僕の12ヶ月連作ソネット「Universal Boardwalk」を時間軸を示す縦糸に、mayulucaさんの楽曲群を空間の拡がりとしての横糸に、夏奈子さんの声とヴァイオリンを色彩に例え、3D化する90分のパフォーマンス作品、というのが僕の中のイメージでした。

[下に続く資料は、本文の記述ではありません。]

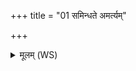 +++
title = "01 समिन्धते अमर्त्यम्"

+++
<details><summary>मूलम् (WS)</summary>

समिन्धते अमर्त्यं हव्यवाहं घृतप्रियम् ।  
स वेद निहितान् निधीन पितॄन् परावतो गतान् ॥ १ ॥
</details>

衣装は花柄。骨格がしっかりしつつ澄みきっており、厳選された最小限の言葉で綴られたmayulucaさんの音楽に向き合うために、極力フラットで明瞭な発声をしようと臨みましたが、始まってみれば良い意味で覆され、いつになくエモーショナルなmayulucaさんのパフォーマンスに呼応した夏奈子さんのテンションに導かれて、ドライブ感のあるライブになったと思います。それには客席のみなさんの一音も聞き漏らさないという熱やボブテイルの持つ磁場も大きく影響していたはずです。

「Universal Boardwalk」以外には「コインランドリー」と夏奈子さんのリクエストで「虹のプラットフォーム」「MAR November 4 2003」を僕が朗読し、花の名が出てくる3篇「六月(Universal Boardwalk)」「森を出る」「クリスマス後の世界(部分)」は夏奈子さんに朗読をお願いしました。

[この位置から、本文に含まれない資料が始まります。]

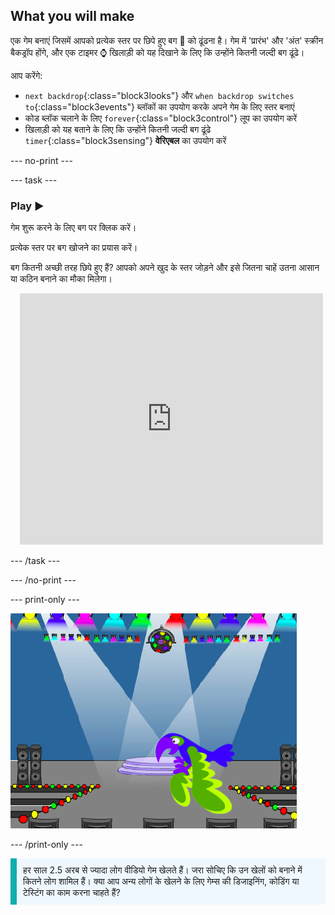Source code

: ## What you will make

एक गेम बनाएं जिसमें आपको प्रत्येक स्तर पर छिपे हुए बग 🐞 को ढूंढना है। गेम में 'प्रारंभ' और 'अंत' स्क्रीन बैकड्रॉप होंगे, और एक टाइमर ⌚ खिलाड़ी को यह दिखाने के लिए कि उन्होंने कितनी जल्दी बग ढूंढे।

आप करेंगे:
+ `next backdrop`{:class="block3looks"} और `when backdrop switches to`{:class="block3events"} ब्लॉकों का उपयोग करके अपने गेम के लिए स्तर बनाएं
+ कोड ब्लॉक चलाने के लिए `forever`{:class="block3control"} लूप का उपयोग करें
+ खिलाड़ी को यह बताने के लिए कि उन्होंने कितनी जल्दी बग ढूंढे `timer`{:class="block3sensing"} **वेरिएबल** का उपयोग करें

--- no-print ---

--- task ---

### Play ▶️
<div style="display: flex; flex-wrap: wrap">
<div style="flex-basis: 200px; flex-grow: 1">  
गेम शुरू करने के लिए बग पर क्लिक करें।

प्रत्येक स्तर पर बग खोजने का प्रयास करें।

बग कितनी अच्छी तरह छिपे हुए हैं? आपको अपने खुद के स्तर जोड़ने और इसे जितना चाहें उतना आसान या कठिन बनाने का मौका मिलेगा।

</div>
<div class="scratch-preview" style="margin-left: 15px;">
  <iframe allowtransparency="true" width="485" height="402" src="https://scratch.mit.edu/projects/embed/1156707423/?autostart=false" frameborder="0"></iframe>
</div>
</div>

--- /task ---

--- /no-print ---

--- print-only ---

![पूरा किया हुआ प्रोजेक्ट।](images/showcase_static.png)

--- /print-only ---

<p style="border-left: solid; border-width:10px; border-color: #0faeb0; background-color: aliceblue; padding: 10px;">
हर साल 2.5 अरब से ज्यादा लोग वीडियो गेम खेलते हैं। जरा सोचिए कि उन खेलों को बनाने में कितने लोग शामिल हैं। क्या आप अन्य लोगों के खेलने के लिए गेम्स की डिजाइनिंग, कोडिंग या टेस्टिंग का काम करना चाहते हैं? 
</p>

録音を聴くと、3人の声が溶け合わずぶつかり合わず絶妙な相性で、完成度の高い音声インスタレーションになっています。もっと多くの方に聴いてもらいたいのと、なにより打ち合わせから本番、終演後のあれこれまで心地良く楽しかったので、またこのメンバーでお届けできたら幸いです。

最後になりましたが、ご来場のお客様、ボブテイル店主たかえさん、mayulucaさん、夏奈子さん、どうもありがとうございました。